CHINA PRICES CLOSE TO DEFLATION TOO
HONG KONG -- China's producer price index climbed 2% in November from a year earlier, easing from a 6.6% rise in October on year, according to data released by the National Bureau of Statistics Wednesday. November's figures were the slowest pace of gains in the wholesale inflation in more than two years, Dow Jones Newswires reported. In the first 11 months of the year, wholesale inflation climbed 7.6%. "China's price inflation data is now declining rapidly, building on deflationary concerns that may prompt further monetary easing," wrote J.P. Morgan analysts in a research note following the data release.
Deflation pressures that are spreading through Europe and the United States also now appear to be threatening China, the world's fourth-largest economy. Deflation, a drop in prices, tends to defer spending and makes it harder for governments to boost growth. China's annual consumer price inflation fell to a near two-year low in November, a report showed on Thursday, a day after data reflected a collapse in wholesale prices and a startling drop in exports and imports. The slowdown in inflation is partly due to a collapse in global energy and commodity costs, but also reflects demand-sapping recessions underway in Europe, Japan and the United States [Dominoes falling in a row. Notice that the economy most based on production is the last to fall.]

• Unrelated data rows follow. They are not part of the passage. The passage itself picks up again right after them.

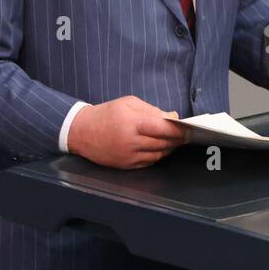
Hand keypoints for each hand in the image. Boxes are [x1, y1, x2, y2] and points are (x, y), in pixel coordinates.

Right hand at [66, 95, 188, 168]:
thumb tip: (171, 117)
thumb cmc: (105, 114)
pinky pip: (149, 162)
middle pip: (163, 143)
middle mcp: (131, 142)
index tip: (188, 127)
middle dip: (177, 139)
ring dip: (169, 148)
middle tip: (186, 134)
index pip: (163, 129)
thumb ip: (152, 110)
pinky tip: (161, 148)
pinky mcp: (126, 165)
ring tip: (175, 140)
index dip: (178, 129)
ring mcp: (128, 156)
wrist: (81, 132)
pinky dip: (158, 155)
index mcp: (132, 123)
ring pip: (158, 155)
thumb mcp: (128, 103)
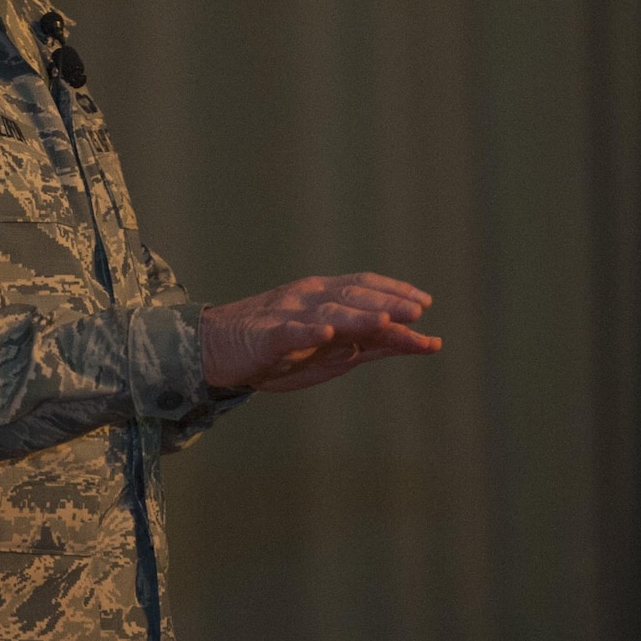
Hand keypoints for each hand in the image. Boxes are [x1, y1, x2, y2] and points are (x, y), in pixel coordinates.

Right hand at [199, 272, 440, 392]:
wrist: (216, 351)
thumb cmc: (276, 352)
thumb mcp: (329, 350)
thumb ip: (366, 346)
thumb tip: (408, 342)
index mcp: (323, 297)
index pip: (365, 288)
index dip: (395, 293)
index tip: (425, 302)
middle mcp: (308, 298)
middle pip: (353, 296)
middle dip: (387, 302)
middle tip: (418, 311)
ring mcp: (286, 314)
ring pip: (328, 312)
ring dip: (359, 315)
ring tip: (386, 320)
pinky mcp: (265, 336)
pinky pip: (288, 332)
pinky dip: (309, 331)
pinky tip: (326, 332)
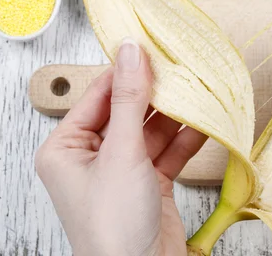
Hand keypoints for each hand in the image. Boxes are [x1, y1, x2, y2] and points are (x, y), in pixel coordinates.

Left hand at [36, 39, 207, 255]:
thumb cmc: (113, 225)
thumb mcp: (120, 153)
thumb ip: (129, 100)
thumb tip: (131, 51)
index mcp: (66, 148)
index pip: (98, 96)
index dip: (125, 71)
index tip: (151, 47)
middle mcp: (92, 158)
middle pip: (127, 112)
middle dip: (155, 94)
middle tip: (181, 67)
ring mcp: (122, 171)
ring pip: (151, 132)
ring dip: (175, 116)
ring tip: (199, 91)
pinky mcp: (149, 184)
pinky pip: (167, 153)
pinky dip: (186, 140)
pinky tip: (205, 123)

Monetary authorities worldwide have been cutting interest rates sharply to try to get their economies moving but have had trouble persuading banks to lend more. [In a deflation, why would they?]

EUROPEAN DISUNION - GERMAN SANITY TO QUESTION STIMULUS BAILOUTS
In a move that suggested trouble ahead for concerted European and perhaps world efforts to end the financial crisis and restore global economic growth, Germany criticized countries for rushing into untested economic rescue packages. Finance Minister Peer Steinbrueck urged governments to pause before pledging to spend billions of dollars to try to push their economies out of trouble. "The speed at which proposals are put together under pressure that don't even pass an economic test is breathtaking and depressing," he said in an interview with Newsweek magazine, published on the magazine's website on Wednesday. He singled out British Prime Minister Gordon Brown for particular criticism, accusing him of switching to economic policies that would saddle a generation with debt. "The switch from decades of supply-side politics all the way to a crass Keynesianism is breathtaking," he said.
Another German policymaker, European Central Bank Executive Board member Juergen Stark, also indicated concerns about responses to the crisis, saying late on Wednesday that the ECB does not have a lot of room for maneuver after its interest rate cut last week. The comments came as European Union leaders were to meet in Brussels to discuss a 200-billion euro ($260-billion) stimulus package to wrench the bloc out of recession.German Chancellor Angela Merkel said in Brussels that she was aware that Germany as an economic power had a responsibility to look over time at new stimulus steps.